HOW TO COMPLETE THIS TASK: Go through the material and copy every line in which "wrist" appears.

RECORDED DATA:
╭──

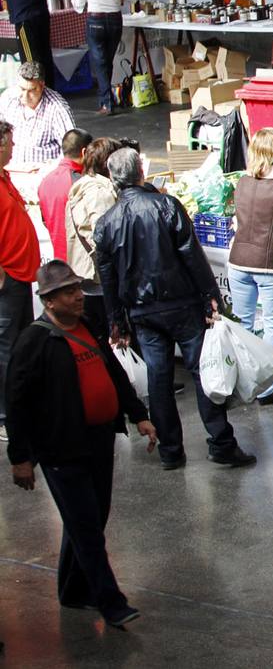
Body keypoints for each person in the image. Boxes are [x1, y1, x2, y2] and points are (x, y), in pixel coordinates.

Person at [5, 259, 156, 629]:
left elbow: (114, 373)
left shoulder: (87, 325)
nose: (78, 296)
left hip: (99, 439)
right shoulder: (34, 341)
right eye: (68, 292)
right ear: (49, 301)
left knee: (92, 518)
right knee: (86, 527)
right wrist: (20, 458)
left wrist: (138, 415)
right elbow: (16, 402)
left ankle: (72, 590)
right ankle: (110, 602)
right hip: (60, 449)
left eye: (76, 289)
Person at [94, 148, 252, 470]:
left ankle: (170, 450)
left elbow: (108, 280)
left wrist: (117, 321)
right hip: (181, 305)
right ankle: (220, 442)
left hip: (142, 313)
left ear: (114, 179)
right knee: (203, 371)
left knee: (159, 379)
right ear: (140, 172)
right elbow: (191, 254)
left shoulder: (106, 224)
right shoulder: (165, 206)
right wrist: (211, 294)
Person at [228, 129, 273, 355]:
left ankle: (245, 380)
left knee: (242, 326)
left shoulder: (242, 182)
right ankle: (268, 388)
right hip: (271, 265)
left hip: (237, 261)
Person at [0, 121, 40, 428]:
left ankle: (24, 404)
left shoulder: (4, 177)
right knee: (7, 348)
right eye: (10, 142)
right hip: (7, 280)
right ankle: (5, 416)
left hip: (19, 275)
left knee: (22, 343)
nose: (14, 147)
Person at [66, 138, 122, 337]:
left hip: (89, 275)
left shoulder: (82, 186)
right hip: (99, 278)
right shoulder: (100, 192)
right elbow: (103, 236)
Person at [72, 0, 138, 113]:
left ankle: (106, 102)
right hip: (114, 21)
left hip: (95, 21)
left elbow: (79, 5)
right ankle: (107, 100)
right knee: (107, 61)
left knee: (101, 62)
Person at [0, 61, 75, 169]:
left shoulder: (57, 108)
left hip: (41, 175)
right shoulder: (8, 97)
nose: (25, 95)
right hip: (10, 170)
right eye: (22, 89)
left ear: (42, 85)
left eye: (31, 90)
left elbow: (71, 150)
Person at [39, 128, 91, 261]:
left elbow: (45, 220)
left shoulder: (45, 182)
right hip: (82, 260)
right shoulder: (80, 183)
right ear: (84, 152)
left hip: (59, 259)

╰──
╭──

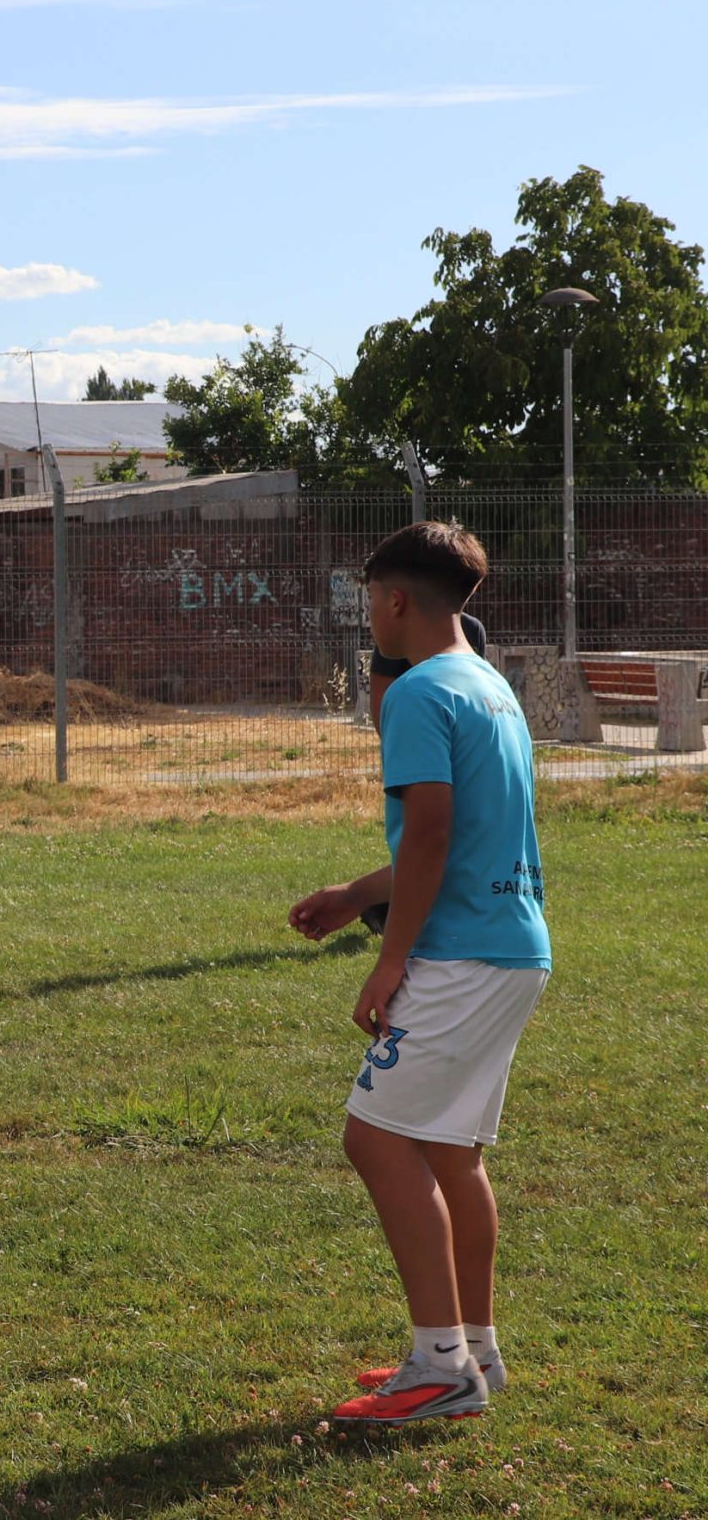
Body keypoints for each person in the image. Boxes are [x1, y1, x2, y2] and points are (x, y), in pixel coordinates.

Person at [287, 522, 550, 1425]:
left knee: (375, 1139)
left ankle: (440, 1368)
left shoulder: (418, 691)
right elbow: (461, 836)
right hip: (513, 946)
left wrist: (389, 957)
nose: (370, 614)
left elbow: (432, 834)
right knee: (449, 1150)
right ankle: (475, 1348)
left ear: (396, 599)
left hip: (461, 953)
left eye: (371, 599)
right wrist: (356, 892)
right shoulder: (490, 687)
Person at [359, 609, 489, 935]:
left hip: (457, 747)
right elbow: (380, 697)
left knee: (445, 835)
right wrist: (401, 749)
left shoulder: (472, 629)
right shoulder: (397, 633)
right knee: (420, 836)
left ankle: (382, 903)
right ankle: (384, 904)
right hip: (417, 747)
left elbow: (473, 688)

╰──
╭──

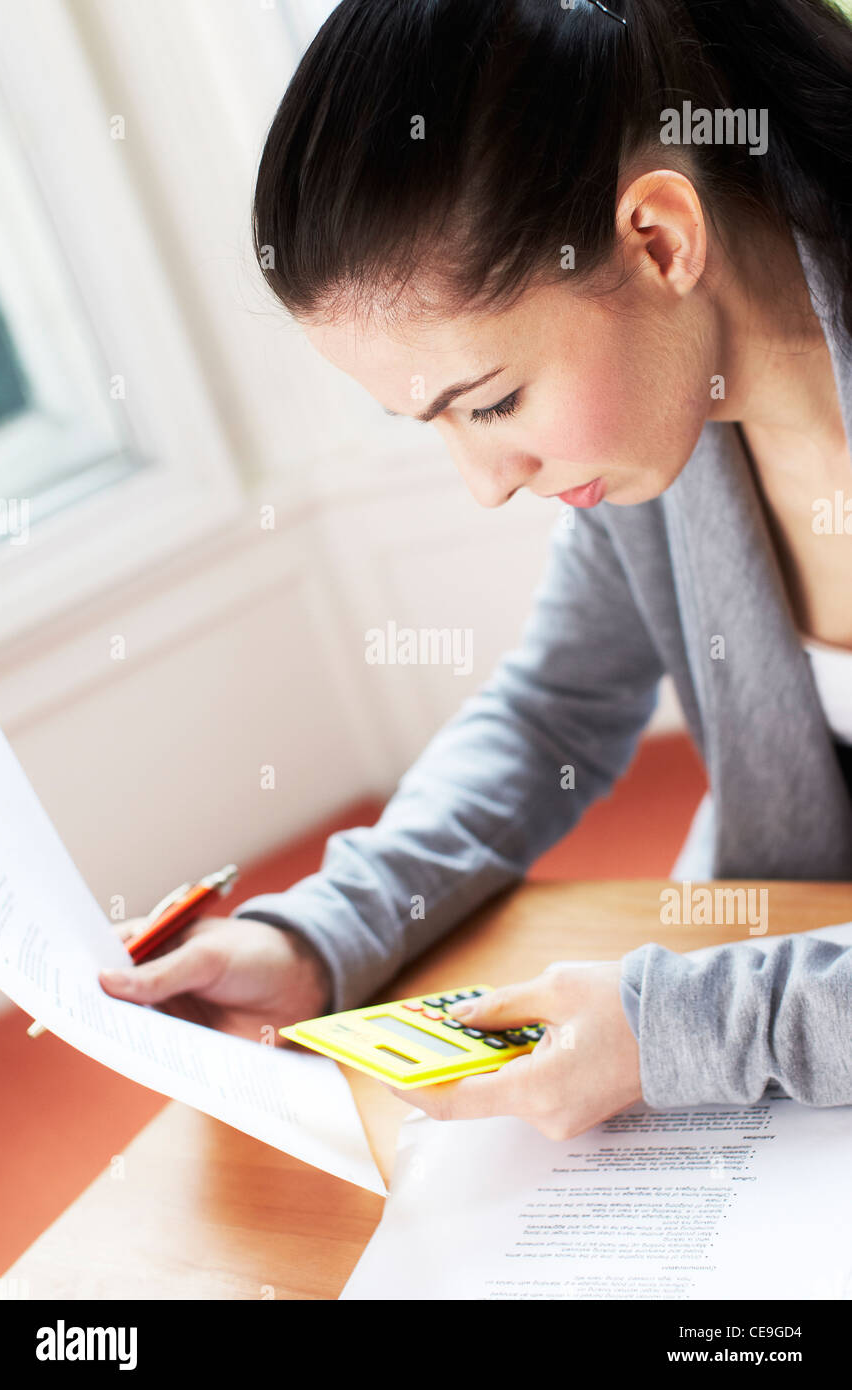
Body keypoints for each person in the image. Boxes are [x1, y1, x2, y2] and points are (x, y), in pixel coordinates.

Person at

╰──

RESPONSE AREA:
right wrist: (20, 458)
left wrist: (138, 415)
left wrist: (117, 321)
right wrist: (211, 294)
left wrist: (389, 957)
right wrist: (356, 892)
right wrist: (401, 749)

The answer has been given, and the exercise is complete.